Subalgebras whose root system is not a subset of the root system of the original algebra are called special subalgebras. Therefore, the generators are not a subset of the original's group generators.

That is not quite right. A special subalgebra is one such that their step operators do not form a subset of the algebra step operators.That is what is meant by a root system not being a subset of another root system. It does not imply that the subalgebra generators are not a subset of the algebra generators.

Example: Consider the three dimensional representation of $\mathfrak g=\mathfrak{su}(3)$, whose generators $T_a=\lambda_a/2$, where $\lambda_a$ are the Gell-Mann matrices.

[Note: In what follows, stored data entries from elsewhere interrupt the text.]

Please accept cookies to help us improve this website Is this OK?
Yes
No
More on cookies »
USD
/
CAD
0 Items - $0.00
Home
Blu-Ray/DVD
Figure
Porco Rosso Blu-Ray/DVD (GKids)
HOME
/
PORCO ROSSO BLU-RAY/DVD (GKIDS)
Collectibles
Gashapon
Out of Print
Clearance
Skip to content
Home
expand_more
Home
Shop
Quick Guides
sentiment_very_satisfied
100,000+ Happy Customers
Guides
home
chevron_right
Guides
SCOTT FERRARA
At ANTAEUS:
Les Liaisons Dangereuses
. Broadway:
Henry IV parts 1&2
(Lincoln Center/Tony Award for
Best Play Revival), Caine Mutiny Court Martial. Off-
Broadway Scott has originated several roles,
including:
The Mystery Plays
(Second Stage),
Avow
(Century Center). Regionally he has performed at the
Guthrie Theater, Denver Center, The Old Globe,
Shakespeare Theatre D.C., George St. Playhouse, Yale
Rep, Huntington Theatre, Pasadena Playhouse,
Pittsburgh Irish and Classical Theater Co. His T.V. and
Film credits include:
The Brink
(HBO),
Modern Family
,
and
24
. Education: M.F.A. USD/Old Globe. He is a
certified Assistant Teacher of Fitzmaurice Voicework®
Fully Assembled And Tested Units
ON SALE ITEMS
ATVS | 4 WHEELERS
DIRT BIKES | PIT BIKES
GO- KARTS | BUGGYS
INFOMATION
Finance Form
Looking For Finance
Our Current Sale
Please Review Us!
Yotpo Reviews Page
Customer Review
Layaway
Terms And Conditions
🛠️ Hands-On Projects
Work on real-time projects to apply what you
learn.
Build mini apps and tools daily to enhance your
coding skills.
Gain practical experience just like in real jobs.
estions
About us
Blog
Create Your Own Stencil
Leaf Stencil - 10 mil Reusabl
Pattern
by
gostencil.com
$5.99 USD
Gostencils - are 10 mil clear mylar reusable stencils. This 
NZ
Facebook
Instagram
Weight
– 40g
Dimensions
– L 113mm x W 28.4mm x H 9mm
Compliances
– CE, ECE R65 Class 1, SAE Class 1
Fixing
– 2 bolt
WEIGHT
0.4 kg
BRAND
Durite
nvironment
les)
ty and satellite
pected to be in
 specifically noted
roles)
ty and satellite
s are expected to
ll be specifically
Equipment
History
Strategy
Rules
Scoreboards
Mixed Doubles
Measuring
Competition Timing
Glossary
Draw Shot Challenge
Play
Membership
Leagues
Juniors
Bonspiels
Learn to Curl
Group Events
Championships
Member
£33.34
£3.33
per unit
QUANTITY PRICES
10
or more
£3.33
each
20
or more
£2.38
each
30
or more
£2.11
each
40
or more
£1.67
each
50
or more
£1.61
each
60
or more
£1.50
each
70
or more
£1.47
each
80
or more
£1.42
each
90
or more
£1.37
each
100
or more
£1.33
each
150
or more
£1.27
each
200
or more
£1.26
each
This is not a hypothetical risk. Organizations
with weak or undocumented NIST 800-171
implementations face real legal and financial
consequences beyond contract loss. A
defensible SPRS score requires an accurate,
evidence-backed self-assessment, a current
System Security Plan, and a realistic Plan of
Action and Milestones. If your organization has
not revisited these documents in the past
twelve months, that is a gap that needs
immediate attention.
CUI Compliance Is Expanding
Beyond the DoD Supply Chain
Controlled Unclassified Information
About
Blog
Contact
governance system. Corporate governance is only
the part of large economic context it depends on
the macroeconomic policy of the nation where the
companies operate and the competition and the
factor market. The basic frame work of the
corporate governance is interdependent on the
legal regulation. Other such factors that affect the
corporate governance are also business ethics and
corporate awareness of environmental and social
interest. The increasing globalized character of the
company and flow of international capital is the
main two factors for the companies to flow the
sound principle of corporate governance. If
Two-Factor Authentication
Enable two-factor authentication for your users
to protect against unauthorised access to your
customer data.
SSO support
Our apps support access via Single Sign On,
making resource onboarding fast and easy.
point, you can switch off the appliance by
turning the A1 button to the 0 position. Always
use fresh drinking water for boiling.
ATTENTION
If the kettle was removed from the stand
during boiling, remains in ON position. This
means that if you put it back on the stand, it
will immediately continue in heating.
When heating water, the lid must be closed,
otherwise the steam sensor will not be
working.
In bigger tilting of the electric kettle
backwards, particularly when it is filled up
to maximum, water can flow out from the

The step operators are

\begin{align*}

E_{\pm\alpha_1}=T_1\pm iT_2,\\

E_{\pm\alpha_2}=T_6\pm iT_7,\\

E_{\pm(\alpha_1+\alpha_2)}=T_4\pm iT_5,

\end{align*}

**Regular embedding:** The generators $T_1$, $T_2$ and $T_3$ form a subalgebra $\mathfrak{su}(2)$. This subalgebra step operators are $t_\pm=T_1\pm iT_2=E_{\pm\alpha_1}$. The subalgebra step operators form a subset of the algebra step operators.

**Special embedding:** Another $\mathfrak{su}(2)$ subalgebra is given by $T_2$, $T_5$ and $T_7$. In this case the step operators are $t_\pm=T_5\pm iT_7$ which cannot be written as a subset of the step operators of $\mathfrak{su}(3)$.

Notice the branching rules for the first embedding is $3=2\oplus 1$ while for the second is $3=3$.